The minutes ticked by, and the robot remained motionless. “Come on, wake up,” he urged in a hushed tone, scared a nearby nurse might hear him. After that, he tried banging his fist against the robot, but nothing happened. His desperation grew, and he tried slamming the robot’s hand against his chest like how he himself had woken up, hoping for something, yet only managing to bruise his own chest. ‘Come on, you piece of shit!’ he thought as he felt more and more desperate. Every sound outside his room freaked him out, as if he was seconds away from being discovered. “Think Marcus… remember what everyone told you. Use your head for once in your life,” he said to himself as he closed his eyes and tried to think more about his problem. ‘It’s a machine… and it drains Mana… perhaps it’s run out completely?’ He then placed his hands on the robot and attempted to channel his own Mana into it. However, accessing his Mana was difficult, like flexing an untrained muscle he had only just become aware of. It took a while, but a trickle of his Mana reserve slowly began to leave him and flow into the robot, intensifying the pulsating glow in its veins, but nothing else occurred. He continued to do so until he felt drained, having poured all he could within the robot, but even then it didn’t move.

Marcus felt his typical anger and irritation bubbling up, but he pushed it away, forcing himself to focus on the task at hand. ‘The robot is intact… or most of it is... and it has fuel now… I think.’ He studied the machine a while longer as he sifted through his jumbled memories until he recalled how he had created the HUD by fragmenting a part of his mind. ‘Perhaps that could work?’ he thought before taking a deep breath. He closed his eyes and placed a hand on the robot. Seconds later, he delved into his own mind, replicating the steps he had taken before. The process made him feel sluggish as more and more of his mind splintered off, but he pushed through, forcing it out of his body and into the robot. The process felt incredibly strange and horrifying at the same time. He could ‘feel it’ settle within the Orb and spread throughout its frame. Then, he suddenly felt whole again as his camera came online, granting him two perspectives—one from his frail body on the floor with closed eyes, and the other from the robot. “It worked,” he whispered, opening his eyes to witness himself from two different angles.
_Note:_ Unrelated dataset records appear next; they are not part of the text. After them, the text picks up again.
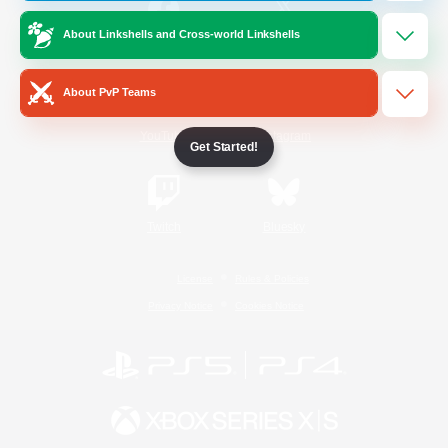
About Linkshells and Cross-world Linkshells
/
Facebook
X
News
About PvP Teams
YouTube
Instagram
Get Started!
Twitch
Bluesky
License
Rules & Policies
Privacy Notice
Cookies Notice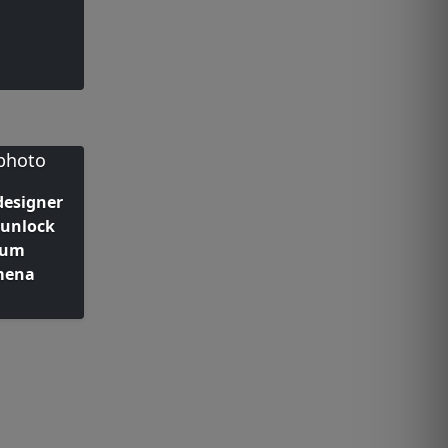
designer
 unlock
tum
mena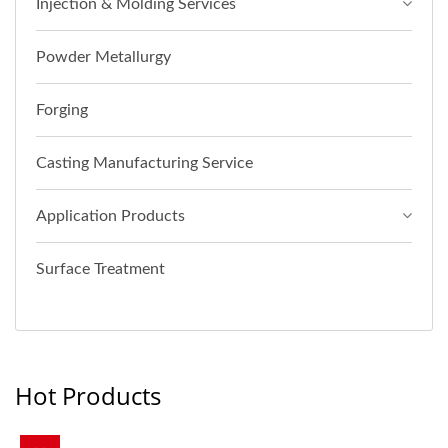
Injection & Molding Services
Powder Metallurgy
Forging
Casting Manufacturing Service
Application Products
Surface Treatment
Hot Products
It was difficult to gauge how much of himself he had poured into his other self, but he didn’t sense any loss. He still felt whole. However, everything changed when he let go of the robot and witnessed his steel self slowly stand up and stumble backward a few steps, the Orb now no longer pulsating, but constantly glowing. When the robot was further away from him, it shattered their shared perspective and left him feeling incomplete and sluggish once more. “Are you alright?” he asked himself, fully aware of how bizarre all of this actually was. The robot nodded, then extended its arm toward him in a silent inquiry. “Yeah... a bit sluggish... but I’m alright. This is weird.” The further they got away from one another, the more he realized they were like two distinct versions of himself. As he crawled a bit closer, a sense of wholeness returned, along with their shared perspective. ‘So, there’s a range to it?’ he thought before he reminded himself of his current predicament. “I... You need to hide. Go to the same place as before, and don’t get seen. We’ll meet up again tomorrow,” he said to himself, observing the robot nod before it walked over to his bed to press the alarm button. The robot then positioned itself in the corner of the room, right next to the door as both of them could hear the commotion in the hallway. “Good luck,” Marcus whispered before the door swung open, and a nurse rushed in to see him on the floor covered in his own vomit.

Seizing the opportunity now that the nurse was distracted, the robot slipped out of the room while Marcus rolled over on his back. “I’m alright. I felt sick... then fell out of bed,” he said, reassuring the nurse as she came to assist him. Though tired, dirty, and still puzzled by the newfound memories, he couldn’t resist a smile as he realized that he had become whole again for a few minutes, as well as learn something important about his situation.